Job cuts by U.S.-based employers plunged by 40% in the first half of 2026, compared with the same period last year. That doesn’t mean this is a light year for layoffs, though.
Rather, last year’s job-loss total in the January-June 2025 period — 744,308 — was a mainly government-driven outlier. In fact, this year’s 443,604 cuts represented the second highest first-half total since 2020, according to a new jobs report from Challenger, Gray & Christmas.
In the most recent full month, June, layoffs were down 53% from last year. That was similar to last year and typical of summer months, noted Andy Challenger, workplace expert and chief revenue officer for the outplacement and executive coaching firm.
Despite the overall decrease in job cuts this year, the technology sector is moving in the opposite direction, and with gusto. Tech firms announced 15,503 cuts in June for a first-half total of 139,156, up a steep 83% from last year.
According to the report, artificial intelligence led all reasons for job cuts, with 101,743 in this year’s first half, representing 23% of all cuts; the proportion rose to 31% in June. The second-most-common reason was market and economic conditions.
“Artificial intelligence continues to reshape how companies think about headcount,” said Challenger in the report. “AI is the dominant force as companies are restructuring around it, automating roles and reallocating budgets toward new capabilities. The sector is being reshaped in real time.”

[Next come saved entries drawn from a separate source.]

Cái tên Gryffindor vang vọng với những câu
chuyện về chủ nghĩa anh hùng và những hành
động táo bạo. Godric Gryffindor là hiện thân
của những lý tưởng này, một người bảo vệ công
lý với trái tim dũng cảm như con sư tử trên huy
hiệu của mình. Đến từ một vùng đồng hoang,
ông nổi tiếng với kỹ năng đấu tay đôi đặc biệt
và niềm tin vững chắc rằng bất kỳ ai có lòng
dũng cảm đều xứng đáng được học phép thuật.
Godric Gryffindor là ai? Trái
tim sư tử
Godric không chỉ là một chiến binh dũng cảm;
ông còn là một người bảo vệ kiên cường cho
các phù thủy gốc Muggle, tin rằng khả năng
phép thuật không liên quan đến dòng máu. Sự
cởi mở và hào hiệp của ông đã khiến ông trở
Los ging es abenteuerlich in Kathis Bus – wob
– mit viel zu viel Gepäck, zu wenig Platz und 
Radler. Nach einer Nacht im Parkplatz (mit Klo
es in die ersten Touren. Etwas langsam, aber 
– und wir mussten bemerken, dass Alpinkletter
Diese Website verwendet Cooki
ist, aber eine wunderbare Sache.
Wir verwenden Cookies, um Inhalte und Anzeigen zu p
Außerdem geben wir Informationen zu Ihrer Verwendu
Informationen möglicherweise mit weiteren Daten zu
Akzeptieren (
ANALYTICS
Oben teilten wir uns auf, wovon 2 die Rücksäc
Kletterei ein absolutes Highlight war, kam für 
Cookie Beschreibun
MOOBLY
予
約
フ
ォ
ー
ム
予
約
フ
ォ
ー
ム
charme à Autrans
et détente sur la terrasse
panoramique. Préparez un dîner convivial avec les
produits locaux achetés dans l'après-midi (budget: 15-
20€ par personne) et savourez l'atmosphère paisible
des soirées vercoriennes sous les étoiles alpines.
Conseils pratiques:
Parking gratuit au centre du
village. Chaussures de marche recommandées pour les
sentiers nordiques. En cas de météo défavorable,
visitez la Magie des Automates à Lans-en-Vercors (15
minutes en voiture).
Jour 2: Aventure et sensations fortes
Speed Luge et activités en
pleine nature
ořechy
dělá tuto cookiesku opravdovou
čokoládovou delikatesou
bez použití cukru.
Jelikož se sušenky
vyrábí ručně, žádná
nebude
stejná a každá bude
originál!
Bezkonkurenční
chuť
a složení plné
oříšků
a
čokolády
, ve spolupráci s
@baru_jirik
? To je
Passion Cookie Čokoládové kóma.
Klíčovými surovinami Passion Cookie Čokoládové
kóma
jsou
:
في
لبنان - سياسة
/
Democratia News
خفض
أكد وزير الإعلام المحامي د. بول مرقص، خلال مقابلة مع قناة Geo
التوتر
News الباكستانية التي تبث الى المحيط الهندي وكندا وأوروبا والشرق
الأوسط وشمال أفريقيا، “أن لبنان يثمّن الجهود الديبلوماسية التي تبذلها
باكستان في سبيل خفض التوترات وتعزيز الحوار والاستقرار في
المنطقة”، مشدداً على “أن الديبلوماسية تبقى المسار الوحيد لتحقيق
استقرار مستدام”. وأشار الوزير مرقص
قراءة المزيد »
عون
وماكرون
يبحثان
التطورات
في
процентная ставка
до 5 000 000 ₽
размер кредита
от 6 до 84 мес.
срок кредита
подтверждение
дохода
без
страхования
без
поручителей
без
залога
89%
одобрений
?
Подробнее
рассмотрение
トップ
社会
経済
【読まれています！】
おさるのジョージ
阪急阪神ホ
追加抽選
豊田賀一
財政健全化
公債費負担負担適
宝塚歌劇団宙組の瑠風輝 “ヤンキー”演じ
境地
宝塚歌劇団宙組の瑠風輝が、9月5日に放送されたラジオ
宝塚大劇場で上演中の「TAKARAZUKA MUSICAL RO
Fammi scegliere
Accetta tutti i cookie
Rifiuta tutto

After technology, the next sectors on the hit list were transportation (40,970), healthcare (33,175), services (2,361), and government. The latter was responsible for 288,628 job losses in last year’s first half but a comparative trickle (17,790) in 2026.
Regionally, the Western U.S. led the way with 183,400 layoffs in this year’s first half, slightly more than a year earlier. The East, which lost 421,330 jobs in early 2025, pared that number to 90,495 this year. Even the South, with 102,518, is outpacing the East this year.
Meanwhile, along with the decrease in job cuts this year, there’s been an uptick in hiring plans. In the first half, employers announced plans to hire 91,045 workers, up 10% from a year ago. The increase reverses the trend since 2020.
What the workforce will look like by year-end may depend much on what happens in September and October, which are usually the leading months for hiring. Over the last two years, U.S. employers announced plans in those months for just over 400,000 hirings in 2025 and about 670,000 in 2024.